Das bedeutet, dass man nach vorne und nach hinten die Drehzahl der der Motoren
regelt. Im Gegensatz zu echten Katamaranen, die bei gleicher Gashebelstellung
nie geradeaus fahren, ist dies in meinem Fall durch die Drehzahlregelung der
Antriebsmotoren weitestgehend gewährleistet. Mit dem z-Achsen-Drehknopf auf dem
Joystick kann das Schiff gedreht werden.
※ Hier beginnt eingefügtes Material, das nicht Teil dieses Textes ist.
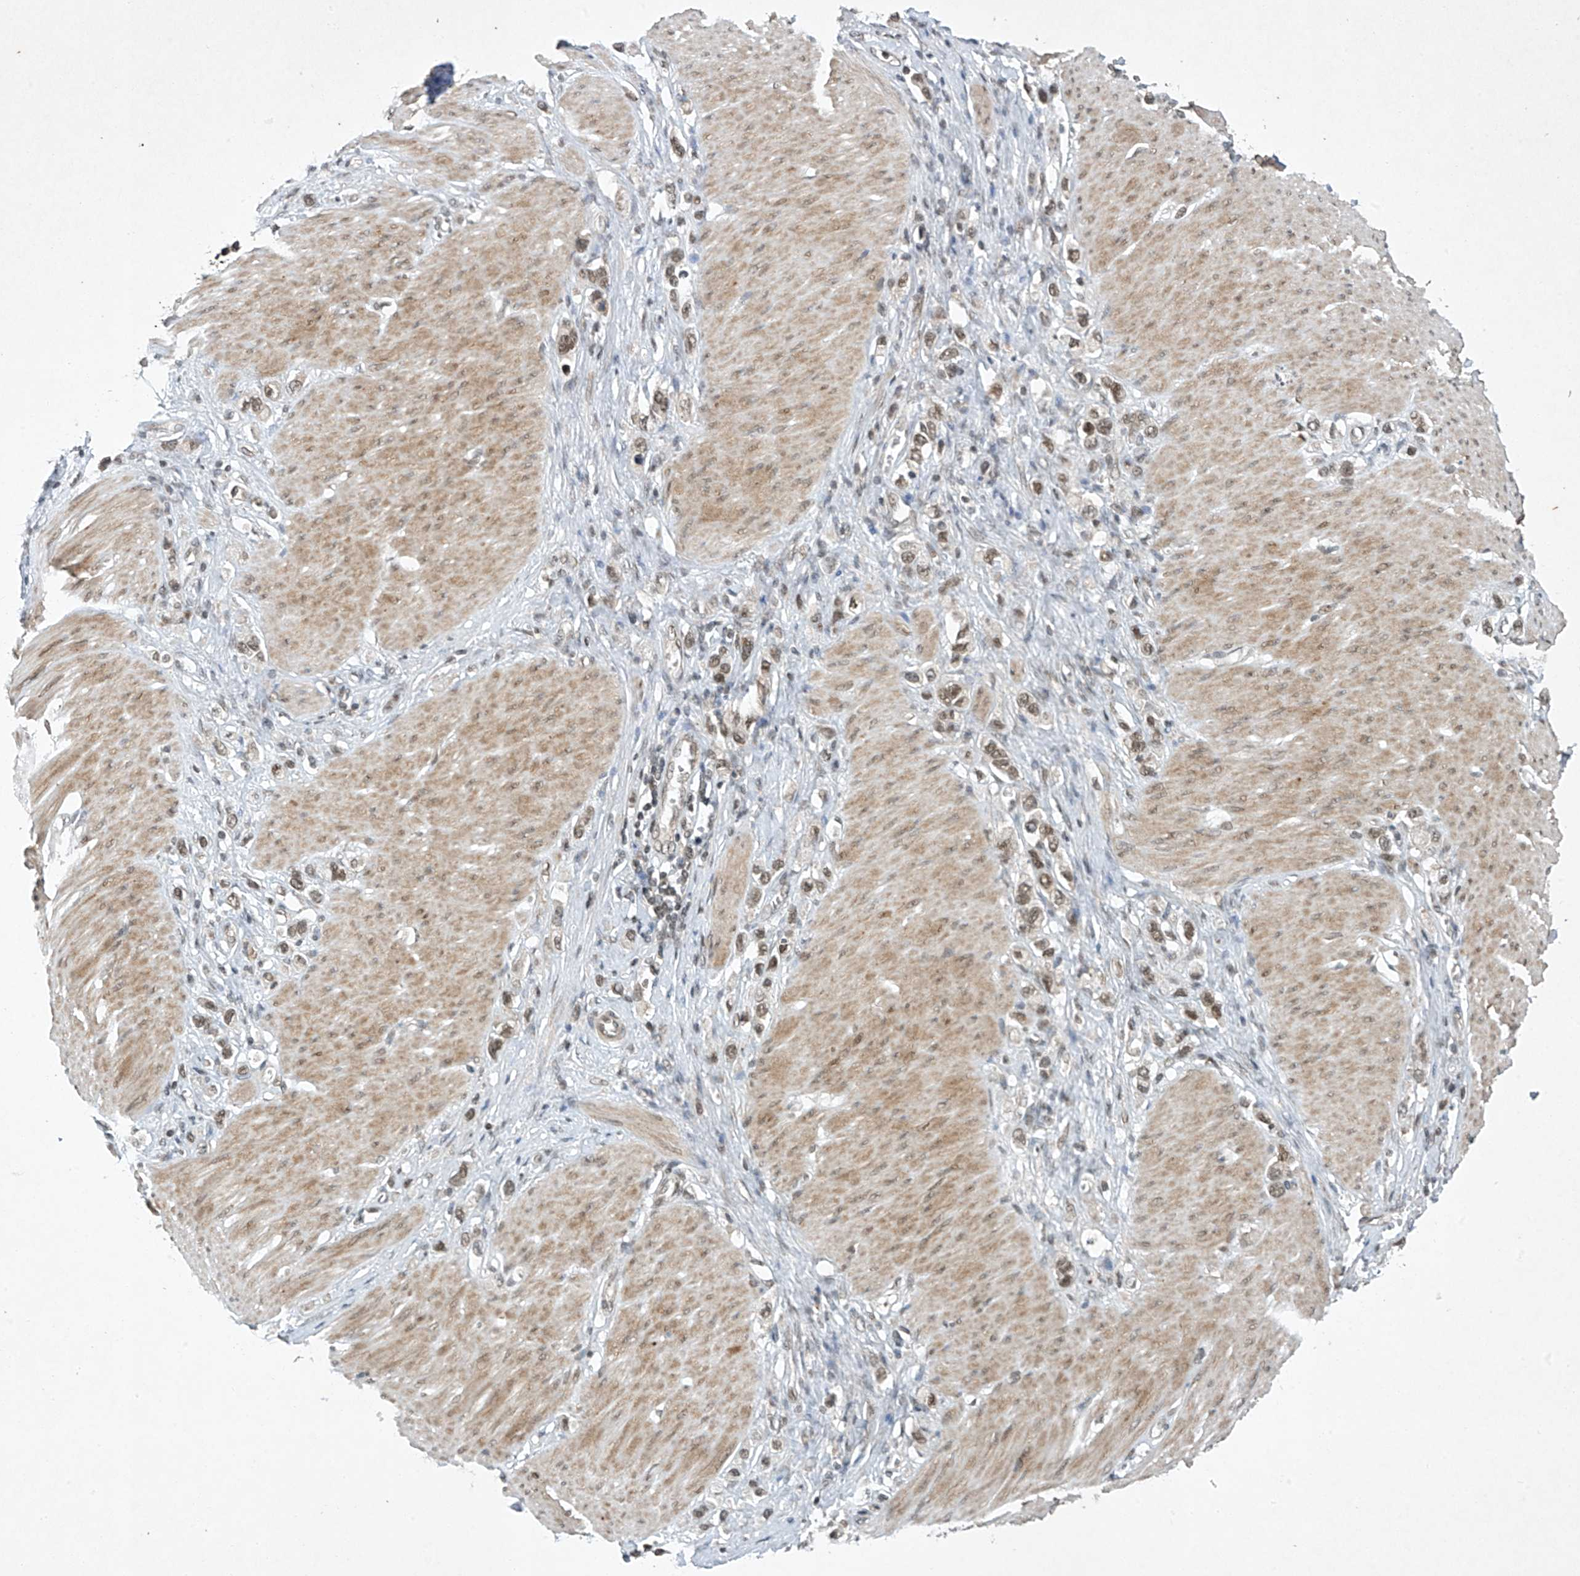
{"staining": {"intensity": "weak", "quantity": ">75%", "location": "nuclear"}, "tissue": "stomach cancer", "cell_type": "Tumor cells", "image_type": "cancer", "snomed": [{"axis": "morphology", "description": "Normal tissue, NOS"}, {"axis": "morphology", "description": "Adenocarcinoma, NOS"}, {"axis": "topography", "description": "Stomach, upper"}, {"axis": "topography", "description": "Stomach"}], "caption": "DAB immunohistochemical staining of adenocarcinoma (stomach) shows weak nuclear protein positivity in approximately >75% of tumor cells.", "gene": "TAF8", "patient": {"sex": "female", "age": 65}}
Im Unterschied zur Vektorsteuerung, bei
der ein Motor um 180° gedreht wird, aber beide Motoren vorwärts laufen, läuft
hier ein Motor rückwärts und es gibt keine Poddrehung.
Die rechts/links-Bewegung des Joysticks steuert die Ruder an.
Da der Sail
Modus auch bei längeren Strecken komfortabel sein soll,
kann man die Drehzahlen auf Knopfdruck (Set
) fixieren,
ähnlich wie in einem Auto mit einer Geschwindigkeitsregelung,
nur dass hier nichts geregelt wird. Mit den Tasten +
und -
an der Fernsteuerung kann die Geschwindigkeit nachgestellt werden.
Das Ganze funktioniert aber nur in Vorwärtsfahrt, damit man nicht aus Versehen rückwärts
in eine Kaimauer donnert. Drückt man den Set
-Knopf in Neutralstellung des
Joysticks wird die Drehzahlfixierung aufgehoben. Dasselbe passiert, wenn man den
Joystick nach hinten zieht. So sollte die Bedienung so intuitiv sein, dass man
auch in einer Stresssituation nichts verkehrt machen kann.